Using the estimated parameters from Equation (4), we compute the
expected number of amateur-built aircraft registrations assuming that
the average price of a single-piston engine aircraft increased (a) at
the actual rate during 1981-2000 and (b) at the average rate for the
period 1960-1978, 4.95% over the period 1960-1980. The results indicate
that the increase in the average price of new GA aircraft increased the
number of amateur-built aircraft registered with the EAA by an average
of 2,234 units per year, representing an average of 15% of the
amateur-built fleet during this period.
The NTSB's Aviation Accident Database (available online at
http://www.ntsb.gov/ ntsb/query.asp) contains data for every civil
aviation accident from 1962 on, including those involving amateur-built
aircraft. For each year during the period 1981-2000, we tabulate the
total number of accidents and fatal accidents for amateur-built aircraft
in the NTSB database. Dividing the number of accidents by the number of
amateur-built aircraft registered with the EEA allows us to compute both
the accident rate and the fatal accident rate per plane for every year
between 1981 and 2000. Multiplying the estimated accident rate by the
predicted increase in the amateur-built fleet each year allows us to
compute the estimated increase in the number of accidents resulting from
the decrease in the sales of new GA planes. Our results indicate that
the number of accidents involving amateur-built aircraft increased by an
average of 37.80 accidents per year or 756 additional accidents over the
period 1981-2000; the number of fatal accidents increased by an average
of 11.33 accidents per year or a total of 226.65 additional fatal
accidents for the same period. During the period 1995-2000, each fatal
accident involving an amateur-built aircraft resulted in an average of
1.31 fatalities, implying an additional 296.91 fatalities during
1981-2000 resulting from the decrease in the shipments of new GA planes.
————
To do:
1. Reproduce the passage on amateur-built aircraft accidents word for word, starting at "Using the estimated" and ending at "during this period.".
2. Write the next part of the passage on amateur-built aircraft accidents, picking up after its final sentence.
Nothing in the material matters here.
————
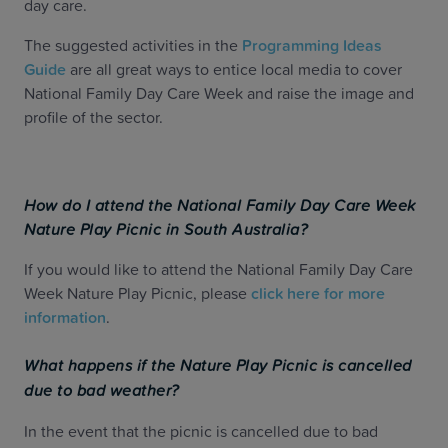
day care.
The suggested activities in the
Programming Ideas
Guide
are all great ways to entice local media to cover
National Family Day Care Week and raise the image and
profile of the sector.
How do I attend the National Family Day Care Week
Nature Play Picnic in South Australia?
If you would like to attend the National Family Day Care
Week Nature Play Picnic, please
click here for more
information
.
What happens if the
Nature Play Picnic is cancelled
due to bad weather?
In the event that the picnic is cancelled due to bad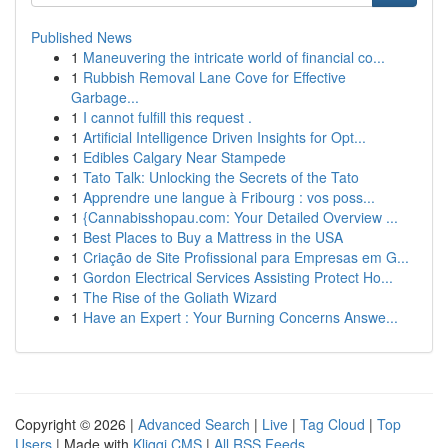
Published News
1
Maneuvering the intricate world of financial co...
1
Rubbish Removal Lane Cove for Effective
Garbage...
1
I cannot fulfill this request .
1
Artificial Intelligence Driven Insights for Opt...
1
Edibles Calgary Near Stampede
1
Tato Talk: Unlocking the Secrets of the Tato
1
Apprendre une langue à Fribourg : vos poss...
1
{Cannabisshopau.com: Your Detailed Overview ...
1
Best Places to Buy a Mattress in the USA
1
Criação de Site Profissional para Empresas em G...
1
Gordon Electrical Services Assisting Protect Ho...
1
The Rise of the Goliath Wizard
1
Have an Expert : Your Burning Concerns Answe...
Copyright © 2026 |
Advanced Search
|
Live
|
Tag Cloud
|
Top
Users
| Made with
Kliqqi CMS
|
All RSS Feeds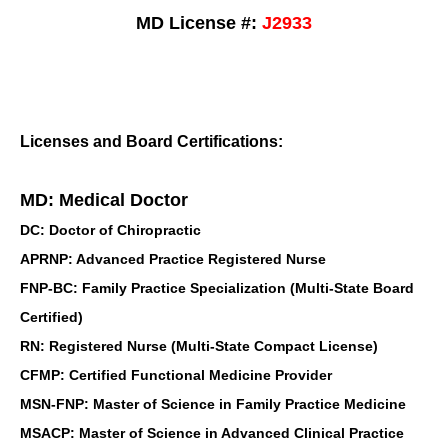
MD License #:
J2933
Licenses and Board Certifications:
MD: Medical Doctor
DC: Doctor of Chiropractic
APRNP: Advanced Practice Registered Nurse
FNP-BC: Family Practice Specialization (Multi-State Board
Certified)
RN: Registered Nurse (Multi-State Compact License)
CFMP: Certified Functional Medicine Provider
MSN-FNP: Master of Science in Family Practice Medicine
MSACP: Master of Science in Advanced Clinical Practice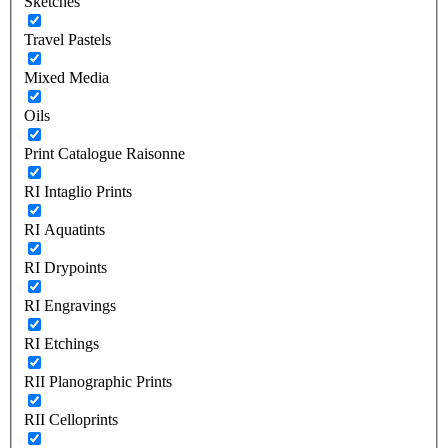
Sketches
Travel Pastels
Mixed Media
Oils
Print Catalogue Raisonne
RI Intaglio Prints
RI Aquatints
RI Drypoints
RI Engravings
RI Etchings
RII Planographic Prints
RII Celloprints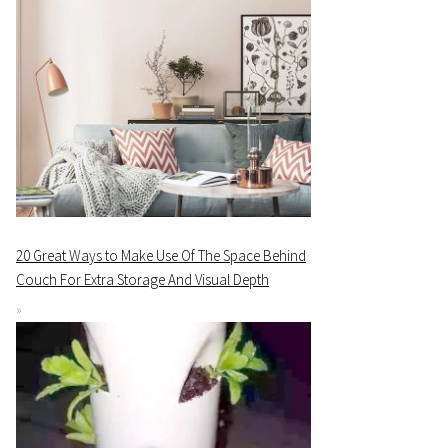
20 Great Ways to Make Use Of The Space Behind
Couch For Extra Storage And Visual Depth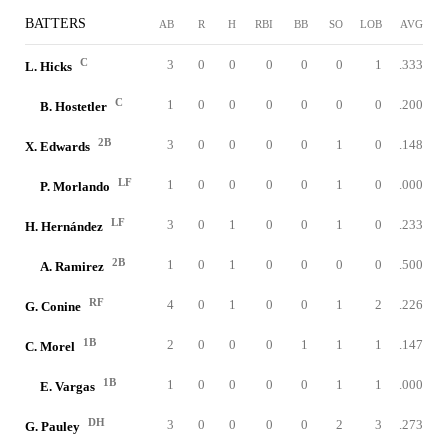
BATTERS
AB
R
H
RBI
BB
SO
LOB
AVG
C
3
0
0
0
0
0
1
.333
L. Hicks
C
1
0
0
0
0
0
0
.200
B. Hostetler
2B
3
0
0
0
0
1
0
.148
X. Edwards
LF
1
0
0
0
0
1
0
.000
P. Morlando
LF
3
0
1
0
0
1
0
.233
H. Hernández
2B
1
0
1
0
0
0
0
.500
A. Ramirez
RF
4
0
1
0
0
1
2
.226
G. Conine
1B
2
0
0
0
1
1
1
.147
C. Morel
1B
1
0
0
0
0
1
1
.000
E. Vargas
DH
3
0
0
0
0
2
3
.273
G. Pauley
————
Expected responses:
1.
Using the estimated parameters from Equation (4), we compute the
expected number of amateur-built aircraft registrations assuming that
the average price of a single-piston engine aircraft increased (a) at
the actual rate during 1981-2000 and (b) at the average rate for the
period 1960-1978, 4.95% over the period 1960-1980. The results indicate
that the increase in the average price of new GA aircraft increased the
number of amateur-built aircraft registered with the EAA by an average
of 2,234 units per year, representing an average of 15% of the
amateur-built fleet during this period.

2.
VI. SUMMARY
This paper has examined the impact of strict product liability on
the accident rate in the GA industry. In theory, the move to a strict
liability standard should have provided manufacturers with incentives to
produce safer planes, leading to a decrease in the accident rate over
time. Unfortunately, the failure to indemnify manufacturers from the
retroactive liability associated with previously sold units forced them
to try and pass on these liability costs to the purchasers of new
aircraft. Not surprisingly, sales of new planes plummeted, resulting in
an increase in the average age of the GA fleet.
Using data on the aggregate annual accident rate for GA aircraft,
we estimate that the accident rate would have declined by an average of
35.15% over the period 1981-2005, from 7.73 accidents per 100,000 h to
5.01 accidents per 100,000 h, if new plane shipments had remained at
their average level over the period 1961-1980. The results indicate that
the decrease in new plane shipments resulted in an additional 22,534
accidents and 7,887 fatalities over the period 1981-2005. Using
model-specific data, we demonstrate that older planes (as measured by
airframe hours) have higher accident rates and that the average number
of airframe hours increased by 39.94% as a result of the decrease in new
plane shipments. Combining the two results, we estimate that the total
accident rate would have declined by 24.73%, increasing the number of GA
accidents and fatalities by 14,660 and 5,138, respectively, between 1981
and 2000. Based on the results obtained using two completely different
data sets and empirical models, we conclude that the move to a strict
liability standard increased the accident rate in this industry by
25%-35% over the period 1981-2000.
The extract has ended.